Napoli, 5 febbraio 2004. Per la seconda volta, con una testardaggine peraltro tipica del suo carattere, il presidente Inpgi Gabriele Cescutti continua a sostenere che è ” falsa ” la ricostruzione di noi cinque consiglieri di minoranza su quanto è accaduto nella riunione del cda del 28 scorso relativamente al voto sulle erogazioni alle associazioni regionali di stampa.


Lo prego allora di smentire quanto asserisco:


1) E' vero o non è vero che i sindaci all'unanimità ci avevano suggerito di non procedere all'erogazione a favore della Fnsi che poteva essere considerata come un mero ”atto di liberalità” (parole espressamente usate dal dottor Virgilio Povia, sindaco in rappresentanza della presidenza del consiglio dei ministri)?

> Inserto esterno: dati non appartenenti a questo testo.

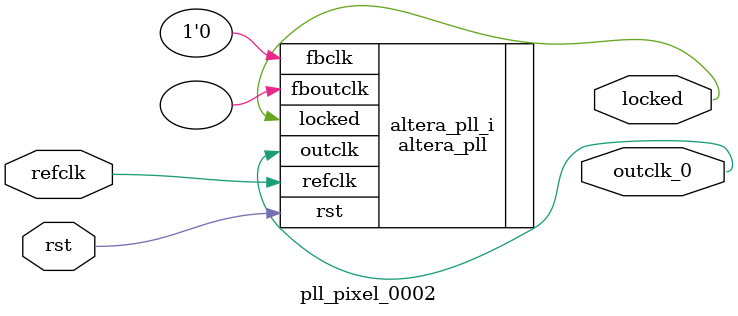
<source format=v>
`timescale 1ns/10ps
module  pll_pixel_0002(

	// interface 'refclk'
	input wire refclk,

	// interface 'reset'
	input wire rst,

	// interface 'outclk0'
	output wire outclk_0,

	// interface 'locked'
	output wire locked
);

	altera_pll #(
		.fractional_vco_multiplier("false"),
		.reference_clock_frequency("50.0 MHz"),
		.operation_mode("direct"),
		.number_of_clocks(1),
		.output_clock_frequency0("162.000000 MHz"),
		.phase_shift0("0 ps"),
		.duty_cycle0(50),
		.output_clock_frequency1("0 MHz"),
		.phase_shift1("0 ps"),
		.duty_cycle1(50),
		.output_clock_frequency2("0 MHz"),
		.phase_shift2("0 ps"),
		.duty_cycle2(50),
		.output_clock_frequency3("0 MHz"),
		.phase_shift3("0 ps"),
		.duty_cycle3(50),
		.output_clock_frequency4("0 MHz"),
		.phase_shift4("0 ps"),
		.duty_cycle4(50),
		.output_clock_frequency5("0 MHz"),
		.phase_shift5("0 ps"),
		.duty_cycle5(50),
		.output_clock_frequency6("0 MHz"),
		.phase_shift6("0 ps"),
		.duty_cycle6(50),
		.output_clock_frequency7("0 MHz"),
		.phase_shift7("0 ps"),
		.duty_cycle7(50),
		.output_clock_frequency8("0 MHz"),
		.phase_shift8("0 ps"),
		.duty_cycle8(50),
		.output_clock_frequency9("0 MHz"),
		.phase_shift9("0 ps"),
		.duty_cycle9(50),
		.output_clock_frequency10("0 MHz"),
		.phase_shift10("0 ps"),
		.duty_cycle10(50),
		.output_clock_frequency11("0 MHz"),
		.phase_shift11("0 ps"),
		.duty_cycle11(50),
		.output_clock_frequency12("0 MHz"),
		.phase_shift12("0 ps"),
		.duty_cycle12(50),
		.output_clock_frequency13("0 MHz"),
		.phase_shift13("0 ps"),
		.duty_cycle13(50),
		.output_clock_frequency14("0 MHz"),
		.phase_shift14("0 ps"),
		.duty_cycle14(50),
		.output_clock_frequency15("0 MHz"),
		.phase_shift15("0 ps"),
		.duty_cycle15(50),
		.output_clock_frequency16("0 MHz"),
		.phase_shift16("0 ps"),
		.duty_cycle16(50),
		.output_clock_frequency17("0 MHz"),
		.phase_shift17("0 ps"),
		.duty_cycle17(50),
		.pll_type("General"),
		.pll_subtype("General")
	) altera_pll_i (
		.rst	(rst),
		.outclk	({outclk_0}),
		.locked	(locked),
		.fboutclk	( ),
		.fbclk	(1'b0),
		.refclk	(refclk)
	);
endmodule


</source>
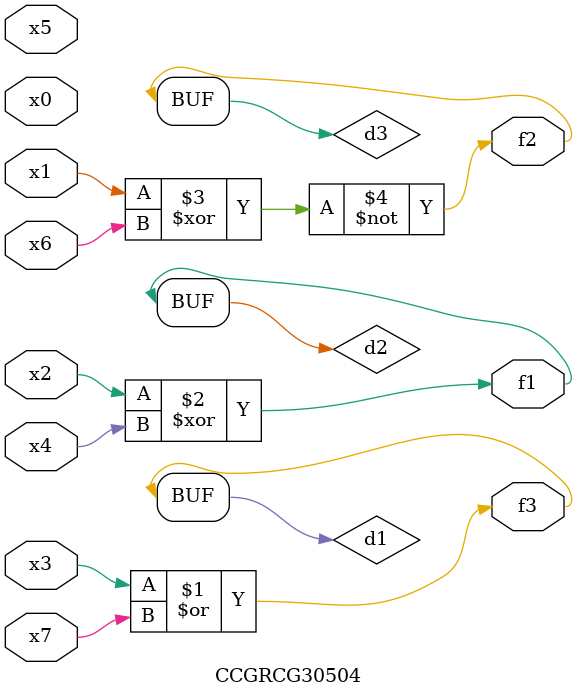
<source format=v>
module CCGRCG30504(
	input x0, x1, x2, x3, x4, x5, x6, x7,
	output f1, f2, f3
);

	wire d1, d2, d3;

	or (d1, x3, x7);
	xor (d2, x2, x4);
	xnor (d3, x1, x6);
	assign f1 = d2;
	assign f2 = d3;
	assign f3 = d1;
endmodule

</source>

2) E' vero o non è vero che avevo proposto lo stralcio delle posizioni, cioè di accantonare temporaneamente il contributo alla Fnsi e di votare solo a favore dell'erogazione alle Associazioni?


3) E' vero o non è vero che la mia proposta è stata bocciata dalla maggioranza (e con il voto dei due rappresentanti della Fieg)?


4) E' vero o non è vero che la proposta definitiva (che ha respinto l'erogazione cumulativa a Fnsi e associazioni) è stata bocciata oltre che con il nostro voto con il voto determinante del consigliere di maggioranza Calzolari, aderente a ”Nuova Informazione” che è la costola milanese di ”Autonomia e Solidarietà”?


Se Cescutti continuerà a usare impropriamente il termine ”falso” mi vedrò costretto a proporre agli altri quattro consiglieri di minoranza di adire il giurì d'onore affinchè, anche sulla scorta dei verbali della riunione del 28 renda definitivamente pubblica la verità.